Today, the Dutch ambassador to Indonesia, Tjeerd de Zwaan, will offer an official apology for the massacre, in which Dutch forces rounded up and shot up to 430 unarmed men in Rawagede, now called Balongsari. The massacre was part of what the Dutch considered an antiguerrilla operation, prompted by their failure to secure locals’ assistance in tracking down an independence fighter they believed was hiding in the area.
The apology marks a breakthrough in the Dutch taking responsibility for the harm caused by their colonial policies, according to Zegveld. “This is a historic case because the facts in question date back 64 years,” Zegveld said at the offices of the National Commission on Human Rights (Komnas HAM) in Jakarta.

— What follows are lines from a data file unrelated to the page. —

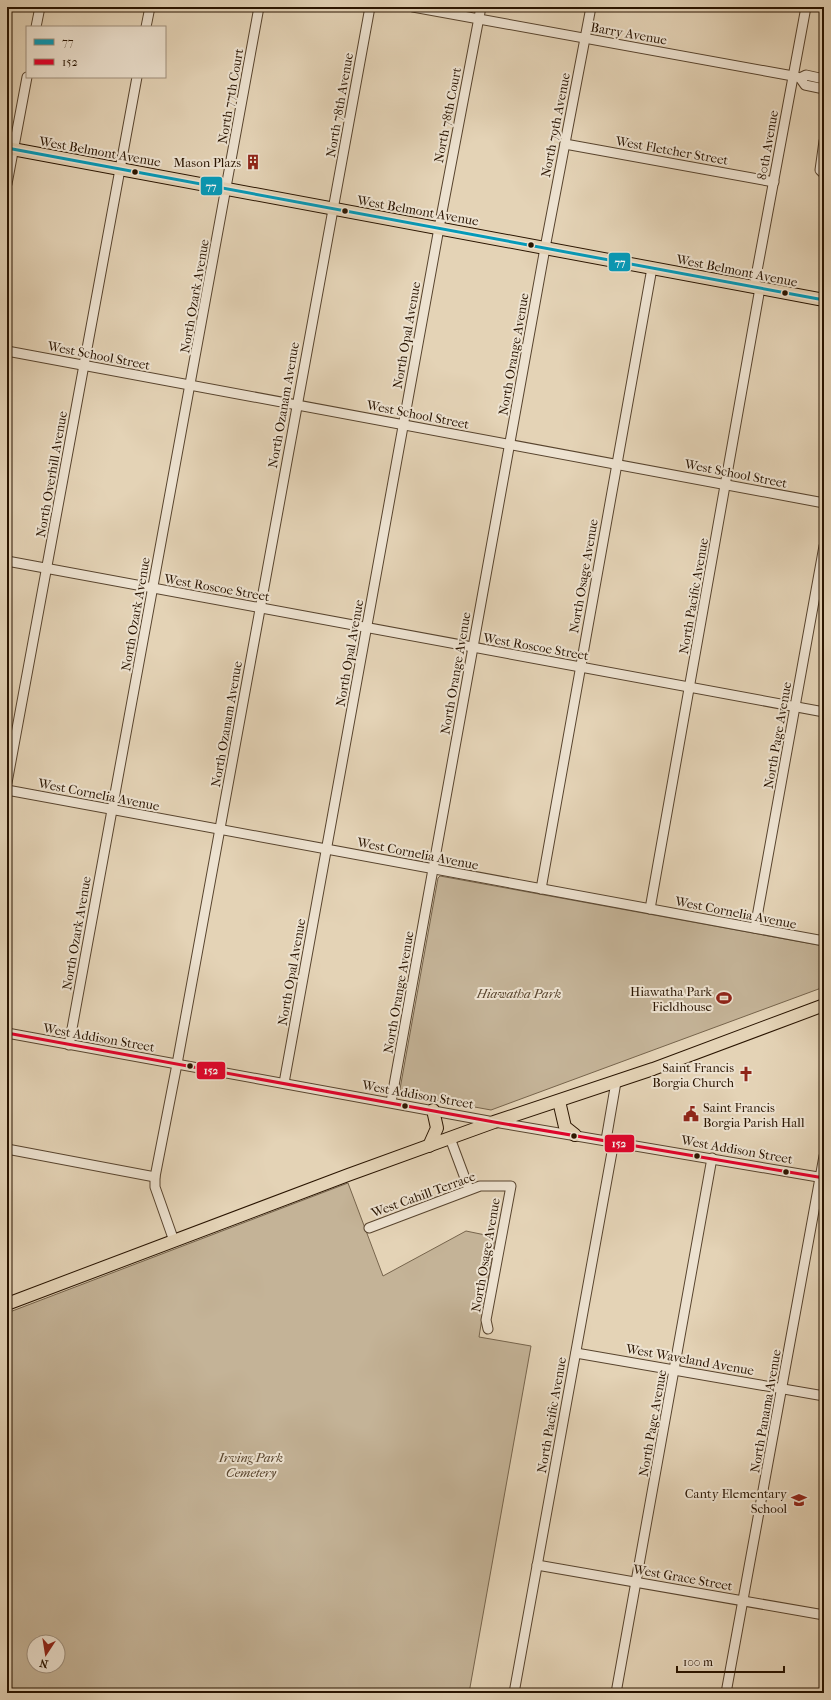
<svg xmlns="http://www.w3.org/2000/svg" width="831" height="1700" viewBox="0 0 831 1700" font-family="'IM FELL French Canon',serif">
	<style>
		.green { fill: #c4b397; stroke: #76644c; fill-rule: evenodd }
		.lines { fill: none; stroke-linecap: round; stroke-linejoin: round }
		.minor-casing { stroke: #58442e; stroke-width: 11 }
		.major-casing { stroke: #291400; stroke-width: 14 }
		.minor { stroke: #ede2d0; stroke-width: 9 }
		.major { stroke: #e4d3b6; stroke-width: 12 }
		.bus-1-casing { stroke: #ede2d0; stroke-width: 6 }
		.bus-2-casing { stroke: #ede2d0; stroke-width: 6 }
		.bus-1 { stroke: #049ab9; stroke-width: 3 }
		.bus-2 { stroke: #e4002b; stroke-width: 3 }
		.bus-dot { fill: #291400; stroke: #ede2d0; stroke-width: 1.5 }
		.labels { text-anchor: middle; stroke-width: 4; stroke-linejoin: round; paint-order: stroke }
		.street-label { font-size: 13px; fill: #291400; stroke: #ede2d0 }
		.poi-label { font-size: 13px; fill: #291400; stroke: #ede2d0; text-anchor: end }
		.park-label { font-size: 13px; font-style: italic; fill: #58442d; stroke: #ede2d0 }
		.line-badge { stroke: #ede2d0; stroke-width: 1.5 }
		.badge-label { font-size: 11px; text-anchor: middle; font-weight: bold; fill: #fff }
	</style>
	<rect width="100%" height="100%" fill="#e4d3b6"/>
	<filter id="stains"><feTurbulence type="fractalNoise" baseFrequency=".005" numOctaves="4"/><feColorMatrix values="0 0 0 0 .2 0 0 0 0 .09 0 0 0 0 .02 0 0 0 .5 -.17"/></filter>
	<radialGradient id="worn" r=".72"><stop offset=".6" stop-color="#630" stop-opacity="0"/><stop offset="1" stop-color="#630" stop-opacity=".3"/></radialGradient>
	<!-- green -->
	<g class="green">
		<polygon points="440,876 824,946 824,987 491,1110 403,1094 400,1089 438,878"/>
		<path d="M348,1183l35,93 83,-45 29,6 -16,100 52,9 -62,347h-462v-380zM34,1642h24v24h-24z"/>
	</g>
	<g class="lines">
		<defs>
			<g id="minor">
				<polyline points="413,7 793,76 800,78 805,85 824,89"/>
				<polyline points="36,27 40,7"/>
				<polyline points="146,27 150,7"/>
				<polyline points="800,78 806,75 824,79"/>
				<polyline points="824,141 820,170 824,174"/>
				<polyline points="565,144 774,182"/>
				<polyline points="7,184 27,77"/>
				<polyline points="754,287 806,7"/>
				<polyline points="7,351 824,503"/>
				<polyline points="7,561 824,712"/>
				<polyline points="7,783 137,77"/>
				<polyline points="7,790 824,941"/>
				<polyline points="541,889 652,268"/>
				<polyline points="650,909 760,288"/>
				<polyline points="755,928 824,546"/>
				<polyline points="7,1033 494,1122 824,1178"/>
				<polyline points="69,1045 259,7"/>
				<polyline points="284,1083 439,228 481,7"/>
				<polyline points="391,1102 545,248 591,7"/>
				<polyline points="450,1138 469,1189"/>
				<polyline points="606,1140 616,1082"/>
				<polyline points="7,1149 155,1177"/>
				<polyline points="369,1228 480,1186 511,1186 486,1320 488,1329"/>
				<polyline points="174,1241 155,1187 155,1177 177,1064 370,7"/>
				<polyline points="576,1353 824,1396"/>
				<polyline points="537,1565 824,1615"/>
				<polyline points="514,1693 614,1141"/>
				<polyline points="616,1693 712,1158"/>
				<polyline points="726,1693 824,1156"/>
			</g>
			<g id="major">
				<polyline points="7,148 824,300"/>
				<polyline points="559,1101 565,1127 575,1135"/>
				<polyline points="429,1146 437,1128 433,1110"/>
				<polyline points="7,1304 348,1175 494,1122 653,1069 824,1005"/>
			</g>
		</defs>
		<!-- minor casing -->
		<use href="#minor" class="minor-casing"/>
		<!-- major casing -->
		<use href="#major" class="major-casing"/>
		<!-- minor -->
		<use href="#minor" class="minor"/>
		<!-- major -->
		<use href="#major" class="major"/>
		<defs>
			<polyline id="bus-1" points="7,148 824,300"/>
			<polyline id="bus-2" points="7,1033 494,1122 824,1178"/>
		</defs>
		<!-- bus-1 casing -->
		<use href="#bus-1" class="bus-1-casing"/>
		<!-- bus-2 casing -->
		<use href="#bus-2" class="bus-2-casing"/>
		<!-- bus-1 -->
		<use href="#bus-1" class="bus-1"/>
		<!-- bus-2 -->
		<use href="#bus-2" class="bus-2"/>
	</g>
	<!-- icons -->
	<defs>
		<symbol id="building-bare" viewBox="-9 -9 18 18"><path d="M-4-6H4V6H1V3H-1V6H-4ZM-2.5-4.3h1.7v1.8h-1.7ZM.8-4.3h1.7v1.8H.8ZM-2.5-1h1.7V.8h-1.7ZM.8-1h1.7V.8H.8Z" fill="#8f2418" stroke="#ede2d0" stroke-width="2.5" paint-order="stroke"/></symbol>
		<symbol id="stadium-bare" viewBox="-9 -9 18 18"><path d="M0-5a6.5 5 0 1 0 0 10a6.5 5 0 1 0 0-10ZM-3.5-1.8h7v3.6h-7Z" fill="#8f2418" stroke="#ede2d0" stroke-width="2.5" paint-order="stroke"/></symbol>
		<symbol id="church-bare" viewBox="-9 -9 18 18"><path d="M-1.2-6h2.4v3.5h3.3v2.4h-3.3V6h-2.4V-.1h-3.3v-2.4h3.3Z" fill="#8f2418" stroke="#ede2d0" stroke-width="2.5" paint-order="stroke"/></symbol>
		<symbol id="civic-bare" viewBox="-9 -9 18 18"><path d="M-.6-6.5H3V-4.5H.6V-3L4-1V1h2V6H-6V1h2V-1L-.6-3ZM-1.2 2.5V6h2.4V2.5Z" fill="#8f2418" stroke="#ede2d0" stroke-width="2.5" paint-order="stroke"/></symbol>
		<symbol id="school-bare" viewBox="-9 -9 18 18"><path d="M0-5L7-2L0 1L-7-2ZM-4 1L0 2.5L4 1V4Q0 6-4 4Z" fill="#8f2418" stroke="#ede2d0" stroke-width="2.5" paint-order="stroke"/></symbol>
	</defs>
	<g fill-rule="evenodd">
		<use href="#building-bare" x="242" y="151" width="22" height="22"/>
		<use href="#stadium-bare" x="713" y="987" width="22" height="22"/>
		<use href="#church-bare" x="735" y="1063" width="22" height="22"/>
		<use href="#civic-bare" x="680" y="1103" width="22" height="22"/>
		<use href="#school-bare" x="788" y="1489" width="22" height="22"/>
	</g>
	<!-- markers -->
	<g class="bus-dot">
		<circle cx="135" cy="172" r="3.5"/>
		<circle cx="345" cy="211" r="3.5"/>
		<circle cx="531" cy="245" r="3.5"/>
		<circle cx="785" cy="293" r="3.5"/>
		<circle cx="190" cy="1066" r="3.5"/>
		<circle cx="405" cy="1106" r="3.5"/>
		<circle cx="574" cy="1136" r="3.5"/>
		<circle cx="697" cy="1156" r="3.5"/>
		<circle cx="786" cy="1172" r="3.5"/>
	</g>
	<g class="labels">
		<!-- street labels -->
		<g class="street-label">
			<text transform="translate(629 33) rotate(10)" y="5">Barry Avenue</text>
			<text transform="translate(230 96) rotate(-80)" y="5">North 77th Court</text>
			<text transform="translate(339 105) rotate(-80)" y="5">North 78th Avenue</text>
			<text transform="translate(447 115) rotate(-79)" y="5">North 78th Court</text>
			<text transform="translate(555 125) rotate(-79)" y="5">North 79th Avenue</text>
			<text transform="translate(767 145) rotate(-80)" y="5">80th Avenue</text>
			<text transform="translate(672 150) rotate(10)" y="5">West Fletcher Street</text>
			<text transform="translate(100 151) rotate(10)" y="5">West Belmont Avenue</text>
			<text transform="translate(418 210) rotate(10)" y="5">West Belmont Avenue</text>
			<text transform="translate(737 270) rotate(11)" y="5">West Belmont Avenue</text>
			<text transform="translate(194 296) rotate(-80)" y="5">North Ozark Avenue</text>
			<text transform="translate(406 335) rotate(-80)" y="5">North Opal Avenue</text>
			<text transform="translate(513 354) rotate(-80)" y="5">North Orange Avenue</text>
			<text transform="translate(99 355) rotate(11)" y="5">West School Street</text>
			<text transform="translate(283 405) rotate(-80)" y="5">North Ozanam Avenue</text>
			<text transform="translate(418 414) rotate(11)" y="5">West School Street</text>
			<text transform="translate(736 473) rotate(11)" y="5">West School Street</text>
			<text transform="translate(51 474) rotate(-80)" y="5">North Overhill Avenue</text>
			<text transform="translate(583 576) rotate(-80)" y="5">North Osage Avenue</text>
			<text transform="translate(217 587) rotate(10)" y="5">West Roscoe Street</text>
			<text transform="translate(693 596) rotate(-80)" y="5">North Pacific Avenue</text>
			<text transform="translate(135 614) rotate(-80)" y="5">North Ozark Avenue</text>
			<text transform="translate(536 646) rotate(10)" y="5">West Roscoe Street</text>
			<text transform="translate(349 653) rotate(-80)" y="5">North Opal Avenue</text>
			<text transform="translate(455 673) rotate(-80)" y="5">North Orange Avenue</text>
			<text transform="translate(226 724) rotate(-80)" y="5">North Ozanam Avenue</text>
			<text transform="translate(777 735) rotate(-80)" y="5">North Page Avenue</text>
			<text transform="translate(99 794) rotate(11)" y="5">West Cornelia Avenue</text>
			<text transform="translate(418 853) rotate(11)" y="5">West Cornelia Avenue</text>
			<text transform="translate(736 912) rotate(11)" y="5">West Cornelia Avenue</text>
			<text transform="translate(76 933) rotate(-80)" y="5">North Ozark Avenue</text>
			<text transform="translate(291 972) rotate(-80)" y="5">North Opal Avenue</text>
			<text transform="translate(398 992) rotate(-80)" y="5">North Orange Avenue</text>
			<text transform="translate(99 1037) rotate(10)" y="5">West Addison Street</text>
			<text transform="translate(418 1094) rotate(10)" y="5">West Addison Street</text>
			<text transform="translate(737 1149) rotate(10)" y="5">West Addison Street</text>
			<text transform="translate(423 1194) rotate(-20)" y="5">West Cahill Terrace</text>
			<text transform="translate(485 1255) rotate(-80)" y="5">North Osage Avenue</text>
			<text transform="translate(690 1359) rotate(10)" y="5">West Waveland Avenue</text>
			<text transform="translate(765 1411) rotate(-80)" y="5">North Panama Avenue</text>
			<text transform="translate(551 1415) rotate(-80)" y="5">North Pacific Avenue</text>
			<text transform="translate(652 1423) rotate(-80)" y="5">North Page Avenue</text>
			<text transform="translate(683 1577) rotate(10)" y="5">West Grace Street</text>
		</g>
		<!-- poi labels -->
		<g class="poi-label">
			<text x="241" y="167">Mason Plazs</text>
			<text x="712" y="996">Hiawatha Park<tspan x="712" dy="15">Fieldhouse</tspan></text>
			<text x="734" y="1072">Saint Francis<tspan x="734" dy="15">Borgia Church</tspan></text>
			<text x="703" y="1112" text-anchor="start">Saint Francis<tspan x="703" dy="15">Borgia Parish Hall</tspan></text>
			<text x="787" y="1498">Canty Elementary<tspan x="787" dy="15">School</tspan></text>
		</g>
		<!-- park labels -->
		<g class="park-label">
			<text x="519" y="998">Hiawatha Park</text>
			<text x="251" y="1462">Irving Park<tspan x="251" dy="15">Cemetery</tspan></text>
		</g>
	</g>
	<g class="line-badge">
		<rect x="200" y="176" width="23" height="20" rx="4" fill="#049ab9"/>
		<rect x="608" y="252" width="23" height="20" rx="4" fill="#049ab9"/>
		<rect x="196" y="1061" width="30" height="19" rx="4" fill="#e4002b"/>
		<rect x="604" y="1134" width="31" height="19" rx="4" fill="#e4002b"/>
	</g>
	<g class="badge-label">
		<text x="211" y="190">77</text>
		<text x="620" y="266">77</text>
		<text x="211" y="1074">152</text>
		<text x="619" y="1147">152</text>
	</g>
	<!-- margin -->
	<rect width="831" height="1700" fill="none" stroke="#e4d3b6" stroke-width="24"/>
	<rect x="8" y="8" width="815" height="1684" fill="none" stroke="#291400" stroke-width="2"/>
	<rect x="12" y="12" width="807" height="1676" fill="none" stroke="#291400"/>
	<!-- legend -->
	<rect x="26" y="26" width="140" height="52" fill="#ede2d0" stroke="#9f907d"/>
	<rect x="34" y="39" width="20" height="6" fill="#049ab9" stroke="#9f907d"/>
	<text x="62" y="46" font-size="12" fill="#291400">77</text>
	<rect x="34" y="59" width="20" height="6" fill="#e4002b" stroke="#9f907d"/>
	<text x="62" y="66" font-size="12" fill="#291400">152</text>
	<!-- north arrow -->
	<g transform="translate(46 1654) rotate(192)"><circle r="19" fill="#ede2d0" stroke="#9f907d"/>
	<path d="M0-3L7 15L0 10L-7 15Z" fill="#8f2418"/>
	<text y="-6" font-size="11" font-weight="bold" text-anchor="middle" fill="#291400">N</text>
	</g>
	<!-- scale -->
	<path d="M677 1666v6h107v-6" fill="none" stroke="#291400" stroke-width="2"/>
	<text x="683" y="1666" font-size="12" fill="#291400" stroke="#ede2d0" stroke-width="3" paint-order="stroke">100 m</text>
	<rect width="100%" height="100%" filter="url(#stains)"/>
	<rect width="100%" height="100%" fill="url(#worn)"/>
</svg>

Zegveld said that under the continental legal system that applies in the Netherlands, there is a time limit on the evidence acceptable in court.

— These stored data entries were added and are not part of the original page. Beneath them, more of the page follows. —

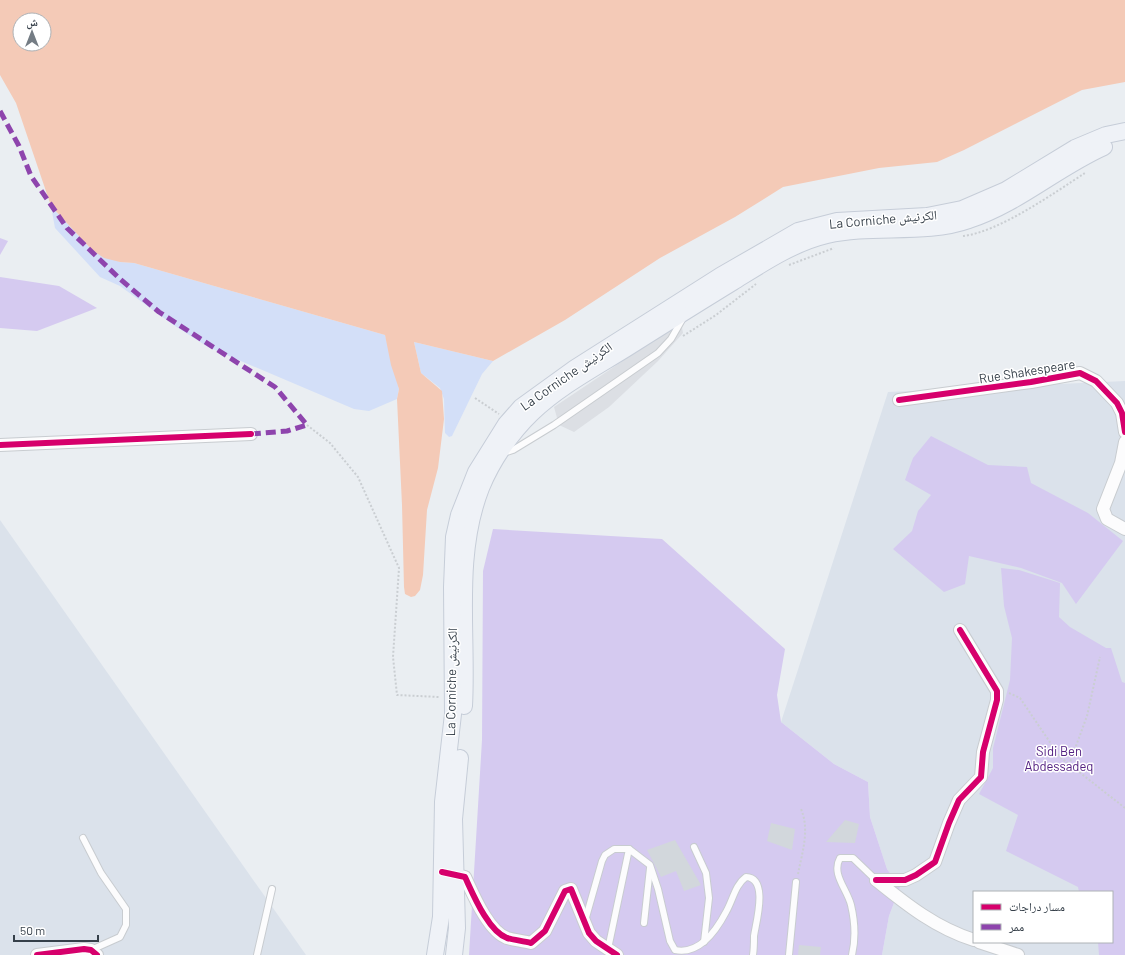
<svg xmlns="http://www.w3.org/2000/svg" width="1125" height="955" font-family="Barlow,'Noto Naskh Arabic',sans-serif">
  <rect width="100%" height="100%" fill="#eaeef2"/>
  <g fill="#dbe2eb" fill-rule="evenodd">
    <path d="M1125,381V955H882L889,916L900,887L887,869L870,817L868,782L834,764L781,722L888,392ZM974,892H1112V942H974Z"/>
    <polygon points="0,520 306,955 0,955"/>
  </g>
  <g fill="#d5caf0">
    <polygon points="0,238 8,241 0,255"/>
    <polygon points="0,277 59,286 97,308 37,331 0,328"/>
    <polygon points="931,436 988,465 1027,467 1031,483 1088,513 1123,541 1076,604 1062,583 1021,568 969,556 965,584 944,592 893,549 912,531 918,511 931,495 905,480 913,458"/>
    <polygon points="493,529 662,539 785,649 777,695 781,722 834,764 868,782 870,817 887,869 900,887 889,916 882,955 469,955 482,740 483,571"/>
    <polygon points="1001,568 1019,570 1060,583 1059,617 1070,627 1106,648 1111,648 1122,682 1125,683 1125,955 1099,955 1098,942 1112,942 1112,892 1079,892 1078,887 1006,851 1018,815 979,794 993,768 993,748 1010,680 1012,638 1004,606"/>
  </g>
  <g fill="#d3dff8">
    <polygon points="51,206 92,250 120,262 134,263 385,335 399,389 397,399 369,411 354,409 208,347 172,324 120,286 100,277 55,228"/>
    <polygon points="414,342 493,361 482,374 452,436 449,437 445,433 444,399 440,388 421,373"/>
  </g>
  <polygon fill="#dcdfe4" points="681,322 683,333 658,361 609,407 574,432 559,425 554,407"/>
  <path fill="#f4cab7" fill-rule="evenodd" d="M0,0H1125V82L1082,90L964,150L937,162L879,168L783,187L735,217L660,258L565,320L493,361L414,342L421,373L442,391L444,419L438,468L427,510L423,575L420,590L415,596L411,597L405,594L404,587L402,505L397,399L399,389L391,365L385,335L134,263L120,262L104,258L92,250L51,206L16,103L0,75ZM20,20H44V44H20Z"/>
  <g fill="#d2d7dc">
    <polygon points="845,820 859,824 855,843 826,842"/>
    <polygon points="771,823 795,829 792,850 767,841"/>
    <polygon points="675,840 701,885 684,891 676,871 661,877 647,850"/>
    <polygon points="799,945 821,947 820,955 798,955"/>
  </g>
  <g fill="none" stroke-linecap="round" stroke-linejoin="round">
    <defs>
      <g id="service">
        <polyline points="503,453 513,450 554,425 658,353 671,339 683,318"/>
        <polyline points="83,838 101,873 126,909 126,925 120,937 91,950"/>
        <polyline points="694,847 706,873 709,898 704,942"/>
        <path d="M585,921L602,861L605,855L614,849H629L650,865L658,889L670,941L675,950C699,955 716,931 726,912C733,900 735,885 746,877C769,878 756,922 754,936C754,942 754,949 753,955"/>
        <polyline points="644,923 650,868"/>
        <polyline points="608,949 629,849"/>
        <polyline points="257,955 272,889"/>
        <polyline points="789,955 796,882"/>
        <path d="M852,955C856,938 855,922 851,905C847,889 831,874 840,858H853L876,880"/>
      </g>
      <g id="minor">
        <polyline points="899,400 1031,382 1080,373 1096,381 1117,403 1122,413 1125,432"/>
        <polyline points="1125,442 1121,463 1103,509 1107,519 1125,529"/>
        <polyline points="0,445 251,434"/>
        <path d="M448,873L465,877C473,894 488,931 507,938C514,940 523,941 531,943L545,931L565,891L571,889L589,933L596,941L617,955"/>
        <polyline points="876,880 905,880 916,875 935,862 949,823 959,800 981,777 983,752 997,700 997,691 960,630"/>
        <path d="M876,880C907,905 936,928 974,940"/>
        <polyline points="979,942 1018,955"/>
        <polyline points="37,955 84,949 91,950 97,955"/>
      </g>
      <g id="secondary">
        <path d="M464,706C468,634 454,557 481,488C492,461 511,433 532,413C559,387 595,368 627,348C662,326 697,304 733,282C762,264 793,243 827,235C873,224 924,236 969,220C1018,204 1057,168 1104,147"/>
        <polyline points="435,955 441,917 443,802 453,714 452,587 454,537 459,515 476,472 506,424 521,407 575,368 720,276 798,231 837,221 927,216 962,209 1006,190 1075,148 1106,135 1125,131"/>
        <polyline points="454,955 457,928 454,819 460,758"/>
      </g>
    </defs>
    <use href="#service" stroke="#c8ccd0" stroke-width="8"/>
    <use href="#minor" stroke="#c8ccd0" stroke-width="14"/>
    <use href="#secondary" stroke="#c6cdd8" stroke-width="18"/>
    <g stroke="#caced2" stroke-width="2" stroke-dasharray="2 2" stroke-linecap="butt">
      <path d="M963,236C999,232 1054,193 1085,173"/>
      <polyline points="789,265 834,248"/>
      <polyline points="683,336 716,315 756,284"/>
      <polyline points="475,398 499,414"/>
      <polyline points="307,425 330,443 358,477 399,568 393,657 397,695 439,697"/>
      <polyline points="1009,693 1020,698 1060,757 1125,808"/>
      <polyline points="1069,765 1087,716 1100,657"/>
      <path d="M798,874C802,853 810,830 801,809"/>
    </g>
    <use href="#service" stroke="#fcfcfd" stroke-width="6"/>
    <use href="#minor" stroke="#fcfcfd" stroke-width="12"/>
    <use href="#secondary" stroke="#eff2f7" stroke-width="16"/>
    <polyline stroke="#8e44ad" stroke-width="5" stroke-dasharray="10 5" stroke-linecap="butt" points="0,111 19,146 31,176 67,228 120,279 159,312 275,387 307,425 287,431 251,434"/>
    <defs>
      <g id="cycleway">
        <polyline points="899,400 1031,382 1080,373 1096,381 1117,403 1122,413 1125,432"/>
        <polyline points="0,445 251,434"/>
        <path d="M442,872L465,877C473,894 488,931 507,938C514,940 523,941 531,943L545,931L565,891L571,889L589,933L596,941L617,955"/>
        <polyline points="876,880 905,880 916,875 935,862 949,823 959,800 981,777 983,752 997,700 997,691 960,630"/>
        <polyline points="37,955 84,949 91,950 97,955"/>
      </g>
    </defs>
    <use href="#cycleway" stroke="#fff" stroke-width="8"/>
    <use href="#cycleway" stroke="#d6006c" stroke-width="6"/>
  </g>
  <g text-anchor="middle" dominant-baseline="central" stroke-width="3" stroke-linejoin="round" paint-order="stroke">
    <g font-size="13" fill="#353f49" stroke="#fff">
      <text transform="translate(883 219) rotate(-5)">La Corniche الكرنيش</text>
      <text transform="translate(1027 371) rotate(-9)">Rue Shakespeare</text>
      <text transform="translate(566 376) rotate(-35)">La Corniche الكرنيش</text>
      <text transform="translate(451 682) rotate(-89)">La Corniche الكرنيش</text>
    </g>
    <g font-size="13" fill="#542182" stroke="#fff">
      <text x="1059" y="751">Sidi Ben<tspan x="1059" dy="15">Abdessadeq</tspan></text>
    </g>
  </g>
  <rect x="973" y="891" width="140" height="52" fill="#ffffff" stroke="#aeb2b6"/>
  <rect x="981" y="904" width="20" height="6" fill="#d6006c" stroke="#aeb2b6"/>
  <text x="1009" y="911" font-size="12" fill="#353f49">مسار دراجات</text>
  <rect x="981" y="924" width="20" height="6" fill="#8e44ad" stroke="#aeb2b6"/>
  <text x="1009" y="931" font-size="12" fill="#353f49">ممر</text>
  <g transform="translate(32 32)"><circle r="19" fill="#ffffff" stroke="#aeb2b6"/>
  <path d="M0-3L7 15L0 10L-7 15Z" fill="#747c84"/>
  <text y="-6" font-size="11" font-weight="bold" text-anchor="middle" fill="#353f49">ش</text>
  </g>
  <path d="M14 935v6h84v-6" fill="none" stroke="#353f49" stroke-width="2"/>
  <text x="20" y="935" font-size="12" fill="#353f49" stroke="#ffffff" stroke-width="3" paint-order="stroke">50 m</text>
</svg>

“This is only the second case in the last 100 years in which a Dutch court has made an exception to the rule on time limits for admissible evidence,” she said.
The case was not run as a criminal prosecution, but instead was lodged as a civil case for damages and for an apology by the Dutch state. Zegveld said that while her government freely admitted the facts of the case, it was very reluctant to agree to deliver the apology, despite long-standing requests by Balongsari residents.
She said that while the case was underway, the Dutch government offered aid money to Balongsari residents to build a hospital for the area. “But it was not ready to admit it had done wrong and take responsibility for the incident,” Zegveld said.
Human rights activist Usman Hamid hailed the court decision and the Dutch government’s preparedness to provide an apology. “The people of Rawagede have set an example by never giving up over the many years they have campaigned for their case,” he said at Komnas HAM.
Zegveld said that the case set a useful legal precedent as it was the first dealing with the impacts of Dutch colonial policies.